Richard Rhodes, one of the most renowned nuclear scholars wrote an open letter to the President advising significant reductions to the 300 level.
“I am the author of The Making of the Atomic Bomb, which won a Pulitzer Prize, and three other narratives of the Nuclear Age, most recently The Twilight of the Bombs. I write to urge you to reduce the U.S. strategic nuclear arsenal to 300 weapons (or fewer), as a recent AP news story reports you are considering.”
Joe Cirincione, our President, published an article for Foreign Policy that explains why deep cuts to the nuclear arsenal are the best choice.
“Sound strategy is about matching resources to threats. The debate under way at the Pentagon, State Department, and White House could result in a smarter nuclear strategy, one that keeps us safe and is cost-effective too.

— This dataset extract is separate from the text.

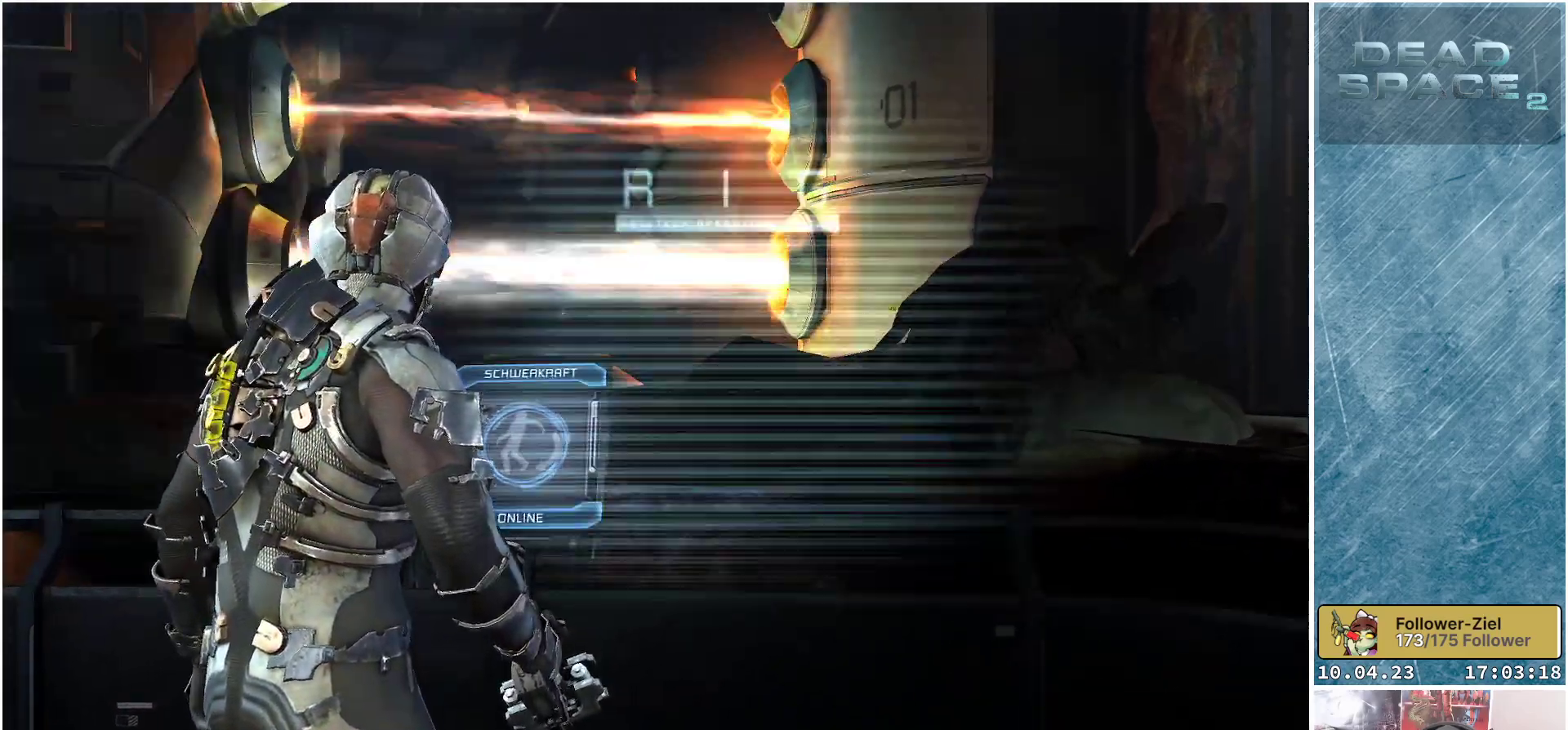
{"buttons": [], "left_stick": "center", "right_stick": "center", "events": []}
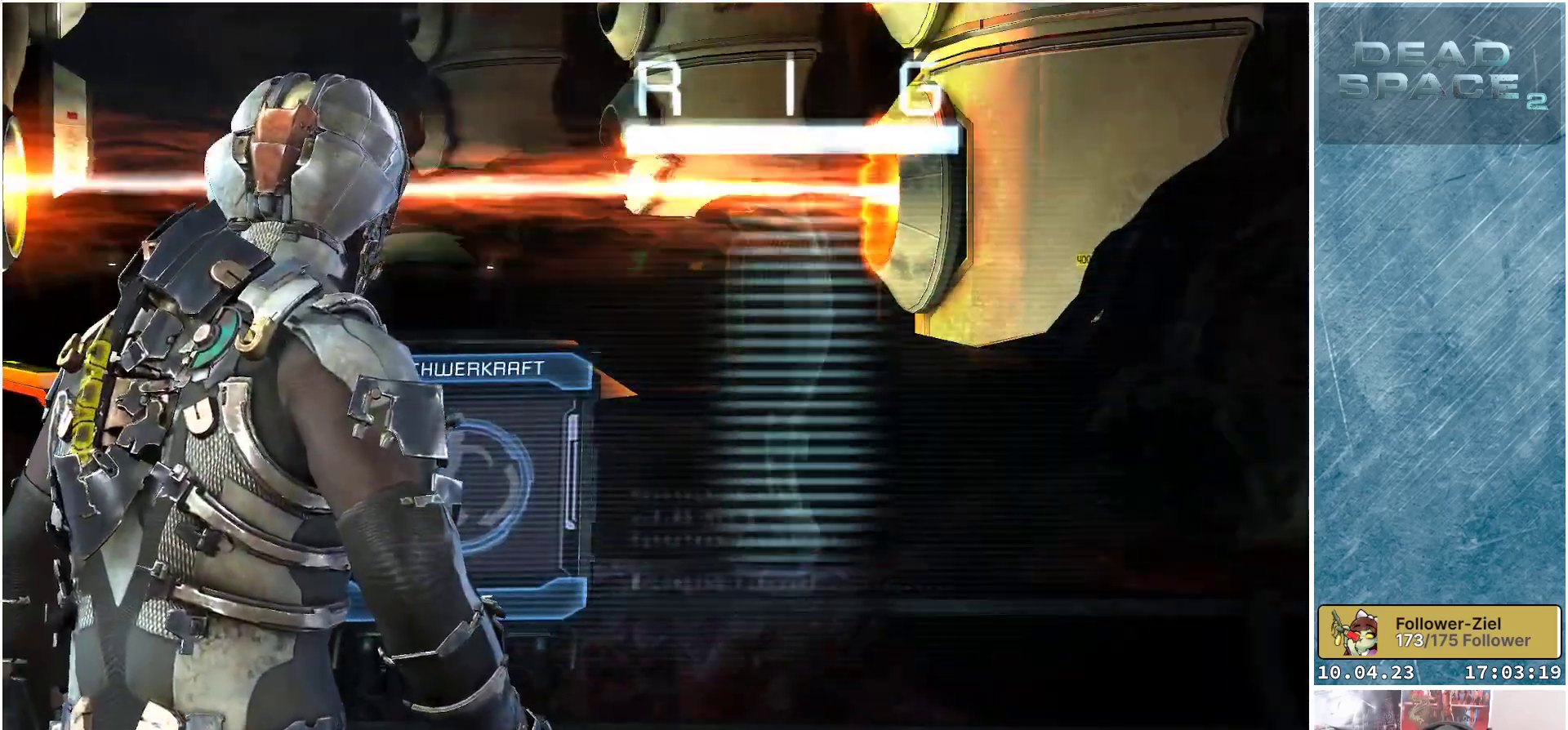
{"buttons": [], "left_stick": "center", "right_stick": "center", "events": []}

Cutting the nuclear force to even 1,000 weapons would save hundreds of billions of dollars that could be devoted to the equipment that U.S. troops need to fight terrorists, not Soviets. It's about time we buried yesterday's threats and focused on those of the here and now.
Some of the best experts in the field presented sensible analysis arguing that the administration should move forward along this path.
• Steven Pifer, Brookings—President Obama, Deterrence and Nuclear Weapons
“I personally believe that the security of the United States and its allies could be safely maintained with fewer nuclear weapons than we have today. The current U.S. force structure, while significantly smaller than what the United States maintained 20 years ago, still looks awfully Cold War-like.”
• Daryl Kimball, Arms Control Association—Start Cutting U.S. Nuclear Weapons Down to 1,000
“The United States (and Russia) could reduce their overall nuclear stockpiles substantially-to 1,000 warheads each-- and still retain sufficient firepower to deter nuclear attack by any current or potential adversary.”
• Stephen Young, Union of Concerned Scientists—Doing Your Homework
“The fact is, nuclear weapons are now a security liability for the United States, rather than an asset for our defense. More and more military leaders, foreign policy and defense experts are recognizing that not only can we reduce the role and number of nuclear weapons, but for our own security we must.”
In a story published by James Traub of Foreign Policy, he argues “Obama now has the chance -- perhaps his last chance -- to finally make good on his Prague pledge.”
Adam Weinstein of Mother Jones also weighed in.
“Beyond the knee-jerk emotions on top national security issues, there's an awful lot of defense pork—not just missiles, but also bombers, submarines, and scientific research—bound up in our nuclear program.
If the White House and Pentagon push one of their more modest proposals—cutting the number of bombs to, say, 700 or 1,000—that could represent a reasonable compromise that still offers compelling financial savings and progress toward greater global stability. Faced with a plan like that, resistant congressmen might end up looking like just a bunch of Dr. Strangeloves.”
Perhaps, it was best said by John Isaacs of the Council for a Livable World.
“Could 1,000 or 500 or even 300 nuclear bombs serve as an adequate deterrent force to prevent a nuclear attack on the United States and its allies? Most assuredly.”
Why are we are holding on to these expensive, outdated weapons and the notion that they make us safer when, in reality, they do just the opposite? It is time to let go.